Well thats interesting, To think i have one of those sitting in my shed doing nothing for all these years :thumbsup:


----------



## carpentaper (Feb 28, 2009)

hey kiwi did you post that before? i was pretty sure i read it somewhere before but i'll be more than happy to take the credit.


----------



## Kiwiman (Jun 14, 2008)

carpentaper said:


> hey kiwi did you post that before? i was pretty sure i read it somewhere before but i'll be more than happy to take the credit.
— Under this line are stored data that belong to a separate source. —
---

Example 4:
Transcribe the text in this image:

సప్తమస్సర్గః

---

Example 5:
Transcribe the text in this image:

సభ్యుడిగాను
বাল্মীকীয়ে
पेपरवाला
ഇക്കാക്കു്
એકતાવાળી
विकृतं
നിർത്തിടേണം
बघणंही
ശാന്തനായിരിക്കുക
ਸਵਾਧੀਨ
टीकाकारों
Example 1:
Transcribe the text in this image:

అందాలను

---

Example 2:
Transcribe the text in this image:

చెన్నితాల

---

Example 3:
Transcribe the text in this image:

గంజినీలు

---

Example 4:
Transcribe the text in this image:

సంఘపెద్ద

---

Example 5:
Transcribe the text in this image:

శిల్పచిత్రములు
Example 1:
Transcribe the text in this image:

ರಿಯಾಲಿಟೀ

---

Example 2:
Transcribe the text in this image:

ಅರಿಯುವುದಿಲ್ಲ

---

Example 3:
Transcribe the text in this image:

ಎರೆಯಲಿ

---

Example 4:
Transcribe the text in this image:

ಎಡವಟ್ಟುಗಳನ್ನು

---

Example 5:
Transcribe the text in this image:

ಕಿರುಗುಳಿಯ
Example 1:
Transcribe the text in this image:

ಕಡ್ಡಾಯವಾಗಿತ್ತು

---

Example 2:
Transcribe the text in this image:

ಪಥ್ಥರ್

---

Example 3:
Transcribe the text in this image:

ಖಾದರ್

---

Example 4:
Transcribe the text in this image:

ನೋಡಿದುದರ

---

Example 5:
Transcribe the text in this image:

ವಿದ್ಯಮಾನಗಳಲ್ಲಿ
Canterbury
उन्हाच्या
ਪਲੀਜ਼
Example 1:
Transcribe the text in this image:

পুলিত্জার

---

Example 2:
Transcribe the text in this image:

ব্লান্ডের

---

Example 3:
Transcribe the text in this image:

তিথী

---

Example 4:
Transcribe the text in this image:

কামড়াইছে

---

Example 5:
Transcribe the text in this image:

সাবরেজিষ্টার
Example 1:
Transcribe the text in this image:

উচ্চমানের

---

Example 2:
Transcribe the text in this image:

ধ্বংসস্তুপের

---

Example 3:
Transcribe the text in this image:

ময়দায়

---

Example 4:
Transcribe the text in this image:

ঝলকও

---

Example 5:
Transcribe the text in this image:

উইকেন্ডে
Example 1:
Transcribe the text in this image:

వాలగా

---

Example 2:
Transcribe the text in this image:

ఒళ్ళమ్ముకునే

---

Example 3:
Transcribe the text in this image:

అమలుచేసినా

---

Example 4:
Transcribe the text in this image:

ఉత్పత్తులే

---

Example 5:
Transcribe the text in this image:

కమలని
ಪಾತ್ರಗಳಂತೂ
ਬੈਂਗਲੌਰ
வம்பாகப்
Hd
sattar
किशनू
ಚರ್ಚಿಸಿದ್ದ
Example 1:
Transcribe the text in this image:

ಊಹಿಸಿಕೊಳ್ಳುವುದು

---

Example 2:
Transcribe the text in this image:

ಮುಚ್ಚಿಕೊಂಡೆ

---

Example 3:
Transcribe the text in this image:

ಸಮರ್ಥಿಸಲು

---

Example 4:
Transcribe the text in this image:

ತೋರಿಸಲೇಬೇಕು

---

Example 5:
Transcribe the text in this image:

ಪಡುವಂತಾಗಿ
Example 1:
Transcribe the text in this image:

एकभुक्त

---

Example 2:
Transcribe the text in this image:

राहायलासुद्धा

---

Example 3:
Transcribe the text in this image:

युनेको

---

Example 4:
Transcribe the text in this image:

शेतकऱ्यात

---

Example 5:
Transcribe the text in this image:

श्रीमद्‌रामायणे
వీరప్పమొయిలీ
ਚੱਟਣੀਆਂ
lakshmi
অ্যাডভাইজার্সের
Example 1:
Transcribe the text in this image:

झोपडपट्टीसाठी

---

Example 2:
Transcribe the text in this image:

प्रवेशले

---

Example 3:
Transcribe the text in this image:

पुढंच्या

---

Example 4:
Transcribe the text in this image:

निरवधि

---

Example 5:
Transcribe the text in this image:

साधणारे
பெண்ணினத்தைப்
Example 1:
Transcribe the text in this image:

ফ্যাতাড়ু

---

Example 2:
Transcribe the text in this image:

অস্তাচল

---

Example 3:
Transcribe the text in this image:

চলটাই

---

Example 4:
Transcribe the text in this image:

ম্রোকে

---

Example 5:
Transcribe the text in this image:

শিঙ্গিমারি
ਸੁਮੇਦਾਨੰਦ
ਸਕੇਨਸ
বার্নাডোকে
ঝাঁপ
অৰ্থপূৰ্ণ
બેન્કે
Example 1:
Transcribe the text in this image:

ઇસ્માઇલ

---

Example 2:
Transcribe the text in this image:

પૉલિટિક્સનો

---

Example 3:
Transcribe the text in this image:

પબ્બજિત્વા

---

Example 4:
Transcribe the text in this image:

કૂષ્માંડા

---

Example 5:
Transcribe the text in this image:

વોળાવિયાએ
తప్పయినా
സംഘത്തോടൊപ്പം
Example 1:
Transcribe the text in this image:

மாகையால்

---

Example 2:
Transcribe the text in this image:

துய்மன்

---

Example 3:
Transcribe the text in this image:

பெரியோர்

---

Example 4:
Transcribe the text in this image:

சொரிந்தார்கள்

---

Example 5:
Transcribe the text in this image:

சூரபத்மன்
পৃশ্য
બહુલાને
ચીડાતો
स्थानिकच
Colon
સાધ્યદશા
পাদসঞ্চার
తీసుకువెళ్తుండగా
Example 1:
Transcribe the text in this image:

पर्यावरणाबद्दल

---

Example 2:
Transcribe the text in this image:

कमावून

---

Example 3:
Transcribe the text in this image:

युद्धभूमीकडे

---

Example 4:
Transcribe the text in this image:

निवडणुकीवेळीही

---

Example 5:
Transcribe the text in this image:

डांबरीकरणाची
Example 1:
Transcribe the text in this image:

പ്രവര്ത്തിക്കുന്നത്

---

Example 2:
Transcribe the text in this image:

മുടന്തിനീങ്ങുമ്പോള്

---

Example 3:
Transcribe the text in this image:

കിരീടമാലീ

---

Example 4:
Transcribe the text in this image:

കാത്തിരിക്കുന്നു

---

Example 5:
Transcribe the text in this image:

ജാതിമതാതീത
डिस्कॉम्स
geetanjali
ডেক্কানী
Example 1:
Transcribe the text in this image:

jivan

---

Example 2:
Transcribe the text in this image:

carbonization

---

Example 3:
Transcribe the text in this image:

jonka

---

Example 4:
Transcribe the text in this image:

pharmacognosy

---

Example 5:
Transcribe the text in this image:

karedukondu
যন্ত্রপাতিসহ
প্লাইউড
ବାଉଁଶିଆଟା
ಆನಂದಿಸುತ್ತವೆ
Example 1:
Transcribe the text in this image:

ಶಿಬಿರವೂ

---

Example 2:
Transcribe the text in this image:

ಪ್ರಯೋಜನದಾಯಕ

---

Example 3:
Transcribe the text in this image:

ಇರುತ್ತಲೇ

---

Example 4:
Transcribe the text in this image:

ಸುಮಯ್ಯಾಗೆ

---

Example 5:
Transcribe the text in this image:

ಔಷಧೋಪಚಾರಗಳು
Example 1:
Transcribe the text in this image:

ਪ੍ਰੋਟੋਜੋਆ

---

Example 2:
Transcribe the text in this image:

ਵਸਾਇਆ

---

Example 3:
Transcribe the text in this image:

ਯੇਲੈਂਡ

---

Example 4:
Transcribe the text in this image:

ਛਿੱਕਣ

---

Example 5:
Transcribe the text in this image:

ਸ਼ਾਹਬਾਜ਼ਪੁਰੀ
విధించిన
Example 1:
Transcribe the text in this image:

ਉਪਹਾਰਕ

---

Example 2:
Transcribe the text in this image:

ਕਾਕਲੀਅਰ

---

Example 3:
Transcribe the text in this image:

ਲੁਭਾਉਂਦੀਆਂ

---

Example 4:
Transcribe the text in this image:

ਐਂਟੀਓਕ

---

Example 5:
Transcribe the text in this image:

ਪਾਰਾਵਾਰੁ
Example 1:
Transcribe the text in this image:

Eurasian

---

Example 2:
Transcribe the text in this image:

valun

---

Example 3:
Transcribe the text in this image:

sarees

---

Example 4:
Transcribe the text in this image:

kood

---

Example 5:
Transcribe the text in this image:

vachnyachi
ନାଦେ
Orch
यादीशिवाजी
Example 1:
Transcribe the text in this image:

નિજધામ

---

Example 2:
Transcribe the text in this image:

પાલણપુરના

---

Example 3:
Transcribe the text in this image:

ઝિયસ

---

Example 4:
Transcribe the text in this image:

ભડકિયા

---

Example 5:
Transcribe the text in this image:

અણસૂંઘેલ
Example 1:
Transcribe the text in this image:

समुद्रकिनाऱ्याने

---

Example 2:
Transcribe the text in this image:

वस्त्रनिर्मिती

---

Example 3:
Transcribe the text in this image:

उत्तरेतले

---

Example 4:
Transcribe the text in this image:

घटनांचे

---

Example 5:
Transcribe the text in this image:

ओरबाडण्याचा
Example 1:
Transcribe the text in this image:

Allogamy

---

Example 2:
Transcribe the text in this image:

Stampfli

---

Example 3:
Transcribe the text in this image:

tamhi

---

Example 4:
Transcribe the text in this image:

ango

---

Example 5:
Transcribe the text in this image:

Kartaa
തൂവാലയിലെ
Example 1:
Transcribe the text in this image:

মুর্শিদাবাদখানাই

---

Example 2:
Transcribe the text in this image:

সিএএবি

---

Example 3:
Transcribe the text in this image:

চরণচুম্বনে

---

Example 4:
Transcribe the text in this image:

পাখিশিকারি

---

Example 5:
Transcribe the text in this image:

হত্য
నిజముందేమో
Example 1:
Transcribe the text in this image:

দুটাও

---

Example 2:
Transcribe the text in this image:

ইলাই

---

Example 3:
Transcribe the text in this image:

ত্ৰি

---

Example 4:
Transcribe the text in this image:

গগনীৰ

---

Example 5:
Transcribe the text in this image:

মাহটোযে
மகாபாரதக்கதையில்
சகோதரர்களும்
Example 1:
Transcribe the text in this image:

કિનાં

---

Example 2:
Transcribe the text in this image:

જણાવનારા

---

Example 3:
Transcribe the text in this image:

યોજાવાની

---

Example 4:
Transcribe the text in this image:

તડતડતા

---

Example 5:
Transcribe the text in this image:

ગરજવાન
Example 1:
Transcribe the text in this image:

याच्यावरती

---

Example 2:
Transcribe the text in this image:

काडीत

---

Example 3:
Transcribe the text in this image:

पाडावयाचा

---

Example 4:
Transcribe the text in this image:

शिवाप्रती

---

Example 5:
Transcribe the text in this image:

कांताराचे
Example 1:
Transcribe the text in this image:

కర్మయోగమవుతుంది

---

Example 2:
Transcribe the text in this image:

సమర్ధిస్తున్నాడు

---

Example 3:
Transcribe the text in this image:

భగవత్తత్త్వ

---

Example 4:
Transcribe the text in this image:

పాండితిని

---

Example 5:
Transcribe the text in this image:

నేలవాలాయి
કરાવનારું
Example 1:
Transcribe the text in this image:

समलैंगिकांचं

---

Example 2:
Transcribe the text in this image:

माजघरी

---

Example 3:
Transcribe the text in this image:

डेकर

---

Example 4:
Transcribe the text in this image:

Yeah, I think I have posted it before, might have been on one of Ricks threads, either that or I might have mentioned it while talking to one of the other DWT guys and only think that I've posted it....Old age is a b1tch on the memory. 
Works great tho doesn't it, I know a young painter that said he does the splits somehow and puts one knee on the ground to pick things up and then crawls to the nearest object and pulls his way back up again...not for old farts.
Hang on Carpentaper, I just found my old post http://www.drywalltalk.com/f7/who-shortest-tallest-em-all-1367/


----------



## JustMe (Apr 17, 2009)

2buckcanuck said:


> I forgot to put the word (((BULL))) nose vinyl bead in my post,sorry,I think you know what I mean now, right.let the mud from last coat soak awhile ,then clean the round off:thumbsup:
> not ever time you coat,just last one


I woke up with that 'bull' thought the morning after I'd asked the question - which yet again proves that I'm smarter when I'm asleep than when I'm awake.


----------